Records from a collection
◇ ◇ ◇

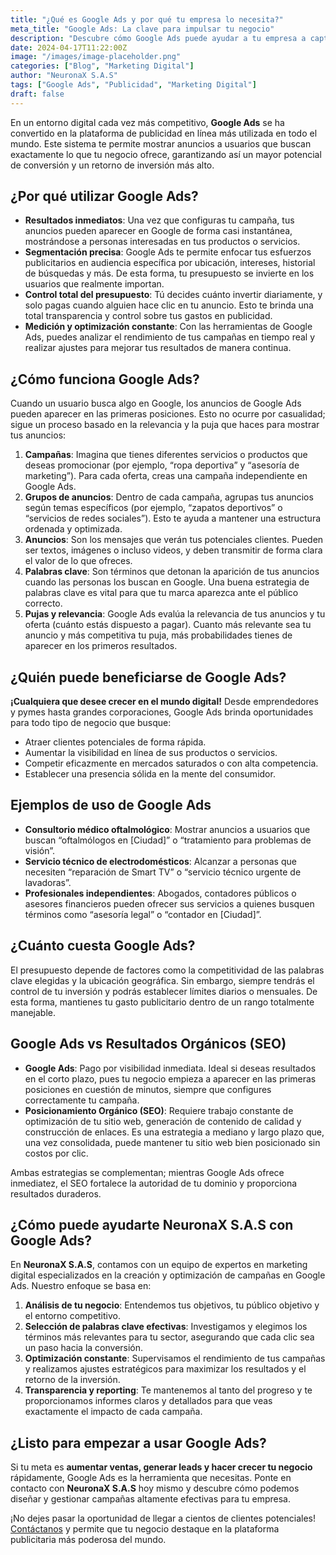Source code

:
 ```yaml
---
title: "¿Qué es Google Ads y por qué tu empresa lo necesita?"
meta_title: "Google Ads: La clave para impulsar tu negocio"
description: "Descubre cómo Google Ads puede ayudar a tu empresa a captar clientes, incrementar ventas y aumentar su presencia en línea de forma rápida y efectiva."
date: 2024-04-17T11:22:00Z
image: "/images/image-placeholder.png"
categories: ["Blog", "Marketing Digital"]
author: "NeuronaX S.A.S"
tags: ["Google Ads", "Publicidad", "Marketing Digital"]
draft: false
---
```


En un entorno digital cada vez más competitivo, **Google Ads** se ha convertido en la plataforma de publicidad en línea más utilizada en todo el mundo. Este sistema te permite mostrar anuncios a usuarios que buscan exactamente lo que tu negocio ofrece, garantizando así un mayor potencial de conversión y un retorno de inversión más alto.

## ¿Por qué utilizar Google Ads?

- **Resultados inmediatos**: Una vez que configuras tu campaña, tus anuncios pueden aparecer en Google de forma casi instantánea, mostrándose a personas interesadas en tus productos o servicios.
- **Segmentación precisa**: Google Ads te permite enfocar tus esfuerzos publicitarios en audiencia específica por ubicación, intereses, historial de búsquedas y más. De esta forma, tu presupuesto se invierte en los usuarios que realmente importan.
- **Control total del presupuesto**: Tú decides cuánto invertir diariamente, y solo pagas cuando alguien hace clic en tu anuncio. Esto te brinda una total transparencia y control sobre tus gastos en publicidad.
- **Medición y optimización constante**: Con las herramientas de Google Ads, puedes analizar el rendimiento de tus campañas en tiempo real y realizar ajustes para mejorar tus resultados de manera continua.

## ¿Cómo funciona Google Ads?

Cuando un usuario busca algo en Google, los anuncios de Google Ads pueden aparecer en las primeras posiciones. Esto no ocurre por casualidad; sigue un proceso basado en la relevancia y la puja que haces para mostrar tus anuncios:

1. **Campañas**: Imagina que tienes diferentes servicios o productos que deseas promocionar (por ejemplo, “ropa deportiva” y “asesoría de marketing”). Para cada oferta, creas una campaña independiente en Google Ads.
2. **Grupos de anuncios**: Dentro de cada campaña, agrupas tus anuncios según temas específicos (por ejemplo, “zapatos deportivos” o “servicios de redes sociales”). Esto te ayuda a mantener una estructura ordenada y optimizada.
3. **Anuncios**: Son los mensajes que verán tus potenciales clientes. Pueden ser textos, imágenes o incluso videos, y deben transmitir de forma clara el valor de lo que ofreces.
4. **Palabras clave**: Son términos que detonan la aparición de tus anuncios cuando las personas los buscan en Google. Una buena estrategia de palabras clave es vital para que tu marca aparezca ante el público correcto.
5. **Pujas y relevancia**: Google Ads evalúa la relevancia de tus anuncios y tu oferta (cuánto estás dispuesto a pagar). Cuanto más relevante sea tu anuncio y más competitiva tu puja, más probabilidades tienes de aparecer en los primeros resultados.

## ¿Quién puede beneficiarse de Google Ads?

**¡Cualquiera que desee crecer en el mundo digital!** Desde emprendedores y pymes hasta grandes corporaciones, Google Ads brinda oportunidades para todo tipo de negocio que busque:

- Atraer clientes potenciales de forma rápida.  
- Aumentar la visibilidad en línea de sus productos o servicios.  
- Competir eficazmente en mercados saturados o con alta competencia.  
- Establecer una presencia sólida en la mente del consumidor.  

## Ejemplos de uso de Google Ads

- **Consultorio médico oftalmológico**: Mostrar anuncios a usuarios que buscan “oftalmólogos en [Ciudad]” o “tratamiento para problemas de visión”.  
- **Servicio técnico de electrodomésticos**: Alcanzar a personas que necesiten “reparación de Smart TV” o “servicio técnico urgente de lavadoras”.  
- **Profesionales independientes**: Abogados, contadores públicos o asesores financieros pueden ofrecer sus servicios a quienes busquen términos como “asesoría legal” o “contador en [Ciudad]”.

## ¿Cuánto cuesta Google Ads?

El presupuesto depende de factores como la competitividad de las palabras clave elegidas y la ubicación geográfica. Sin embargo, siempre tendrás el control de tu inversión y podrás establecer límites diarios o mensuales. De esta forma, mantienes tu gasto publicitario dentro de un rango totalmente manejable.

## Google Ads vs Resultados Orgánicos (SEO)

- **Google Ads**: Pago por visibilidad inmediata. Ideal si deseas resultados en el corto plazo, pues tu negocio empieza a aparecer en las primeras posiciones en cuestión de minutos, siempre que configures correctamente tu campaña.
- **Posicionamiento Orgánico (SEO)**: Requiere trabajo constante de optimización de tu sitio web, generación de contenido de calidad y construcción de enlaces. Es una estrategia a mediano y largo plazo que, una vez consolidada, puede mantener tu sitio web bien posicionado sin costos por clic.

Ambas estrategias se complementan; mientras Google Ads ofrece inmediatez, el SEO fortalece la autoridad de tu dominio y proporciona resultados duraderos.

## ¿Cómo puede ayudarte NeuronaX S.A.S con Google Ads?

En **NeuronaX S.A.S**, contamos con un equipo de expertos en marketing digital especializados en la creación y optimización de campañas en Google Ads. Nuestro enfoque se basa en:

1. **Análisis de tu negocio**: Entendemos tus objetivos, tu público objetivo y el entorno competitivo.  
2. **Selección de palabras clave efectivas**: Investigamos y elegimos los términos más relevantes para tu sector, asegurando que cada clic sea un paso hacia la conversión.  
3. **Optimización constante**: Supervisamos el rendimiento de tus campañas y realizamos ajustes estratégicos para maximizar los resultados y el retorno de la inversión.  
4. **Transparencia y reporting**: Te mantenemos al tanto del progreso y te proporcionamos informes claros y detallados para que veas exactamente el impacto de cada campaña.

## ¿Listo para empezar a usar Google Ads?

Si tu meta es **aumentar ventas, generar leads y hacer crecer tu negocio** rápidamente, Google Ads es la herramienta que necesitas. Ponte en contacto con **NeuronaX S.A.S** hoy mismo y descubre cómo podemos diseñar y gestionar campañas altamente efectivas para tu empresa.

¡No dejes pasar la oportunidad de llegar a cientos de clientes potenciales!  
[Contáctanos](https://api.whatsapp.com/send/?phone=573203478322&text&type=phone_number&app_absent=0) y permite que tu negocio destaque en la plataforma publicitaria más poderosa del mundo.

◇ ◇ ◇

▸ To do
Your answer must be an exact copy of the lines from the start of the entries through the line with "- **Control total", with no pictures.

▸ Response to this task
Source code

:
 ```yaml
---
title: "¿Qué es Google Ads y por qué tu empresa lo necesita?"
meta_title: "Google Ads: La clave para impulsar tu negocio"
description: "Descubre cómo Google Ads puede ayudar a tu empresa a captar clientes, incrementar ventas y aumentar su presencia en línea de forma rápida y efectiva."
date: 2024-04-17T11:22:00Z
image: "/images/image-placeholder.png"
categories: ["Blog", "Marketing Digital"]
author: "NeuronaX S.A.S"
tags: ["Google Ads", "Publicidad", "Marketing Digital"]
draft: false
---
```


En un entorno digital cada vez más competitivo, **Google Ads** se ha convertido en la plataforma de publicidad en línea más utilizada en todo el mundo. Este sistema te permite mostrar anuncios a usuarios que buscan exactamente lo que tu negocio ofrece, garantizando así un mayor potencial de conversión y un retorno de inversión más alto.

## ¿Por qué utilizar Google Ads?

- **Resultados inmediatos**: Una vez que configuras tu campaña, tus anuncios pueden aparecer en Google de forma casi instantánea, mostrándose a personas interesadas en tus productos o servicios.
- **Segmentación precisa**: Google Ads te permite enfocar tus esfuerzos publicitarios en audiencia específica por ubicación, intereses, historial de búsquedas y más. De esta forma, tu presupuesto se invierte en los usuarios que realmente importan.
- **Control total del presupuesto**: Tú decides cuánto invertir diariamente, y solo pagas cuando alguien hace clic en tu anuncio. Esto te brinda una total transparencia y control sobre tus gastos en publicidad.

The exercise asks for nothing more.